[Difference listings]
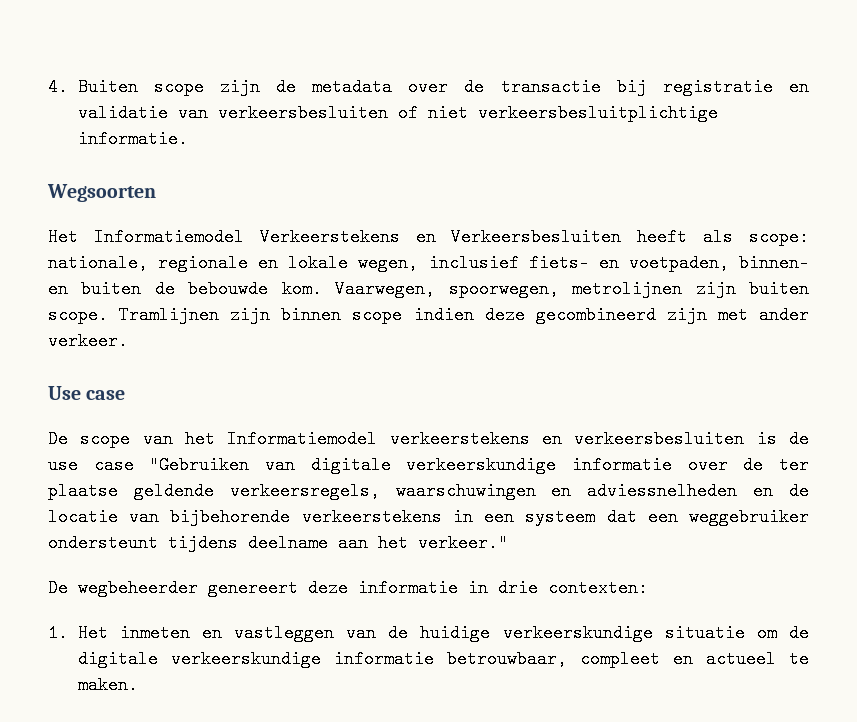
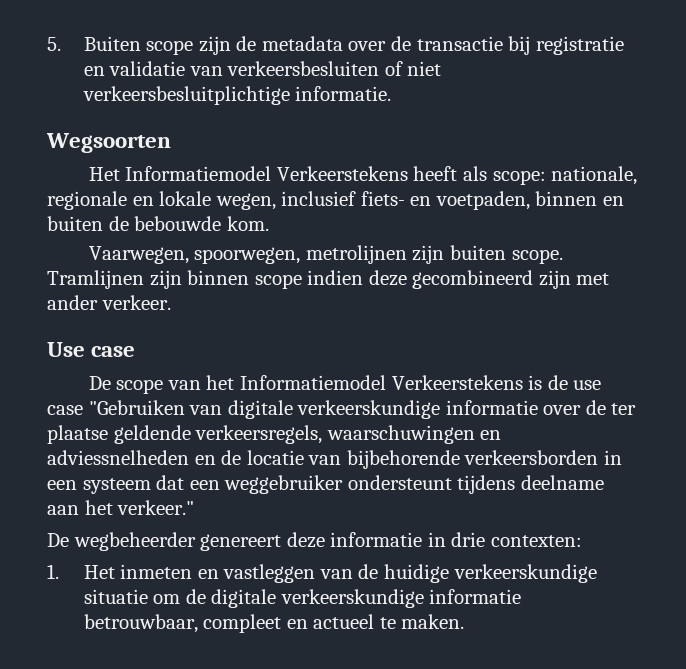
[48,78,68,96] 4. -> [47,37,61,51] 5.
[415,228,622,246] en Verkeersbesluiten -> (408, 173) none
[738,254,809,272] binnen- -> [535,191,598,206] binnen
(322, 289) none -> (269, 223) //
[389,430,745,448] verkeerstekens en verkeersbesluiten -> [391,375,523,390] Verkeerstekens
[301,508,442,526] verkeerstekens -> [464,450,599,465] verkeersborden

§ **Written task**: Show, from the entries above, every line that includes the string "verkeerstekens".

§ **Completed task**:
[389,430,745,448] verkeerstekens en verkeersbesluiten -> [391,375,523,390] Verkeerstekens
[301,508,442,526] verkeerstekens -> [464,450,599,465] verkeersborden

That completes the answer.